Information given:
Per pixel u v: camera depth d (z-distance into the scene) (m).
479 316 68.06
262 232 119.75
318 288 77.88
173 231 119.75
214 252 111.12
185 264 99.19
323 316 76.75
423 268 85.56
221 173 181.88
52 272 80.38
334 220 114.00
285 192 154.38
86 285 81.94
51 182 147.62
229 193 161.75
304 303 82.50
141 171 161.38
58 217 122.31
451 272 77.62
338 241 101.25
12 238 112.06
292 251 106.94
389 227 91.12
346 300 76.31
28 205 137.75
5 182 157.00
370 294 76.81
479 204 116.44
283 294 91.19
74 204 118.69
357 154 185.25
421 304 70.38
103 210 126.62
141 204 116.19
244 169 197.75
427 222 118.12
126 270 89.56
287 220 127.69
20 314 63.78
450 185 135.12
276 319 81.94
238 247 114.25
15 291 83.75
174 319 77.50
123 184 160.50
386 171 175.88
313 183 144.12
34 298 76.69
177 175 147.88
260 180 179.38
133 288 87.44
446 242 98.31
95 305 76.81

---

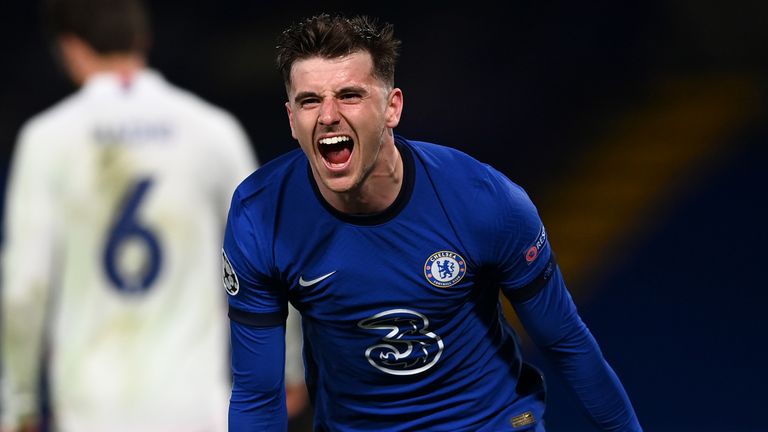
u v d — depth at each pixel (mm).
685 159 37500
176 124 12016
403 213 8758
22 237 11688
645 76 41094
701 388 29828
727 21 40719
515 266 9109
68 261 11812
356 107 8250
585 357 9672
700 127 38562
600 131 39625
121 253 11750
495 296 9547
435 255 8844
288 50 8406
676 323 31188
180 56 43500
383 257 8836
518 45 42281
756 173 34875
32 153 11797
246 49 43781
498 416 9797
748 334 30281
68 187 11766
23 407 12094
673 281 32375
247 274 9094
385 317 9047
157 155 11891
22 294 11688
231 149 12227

Required action:
All lines above that include the word "pixel" must be copied into the answer.

Exercise answer:
Per pixel u v: camera depth d (z-distance into the scene) (m).
u v d — depth at each pixel (mm).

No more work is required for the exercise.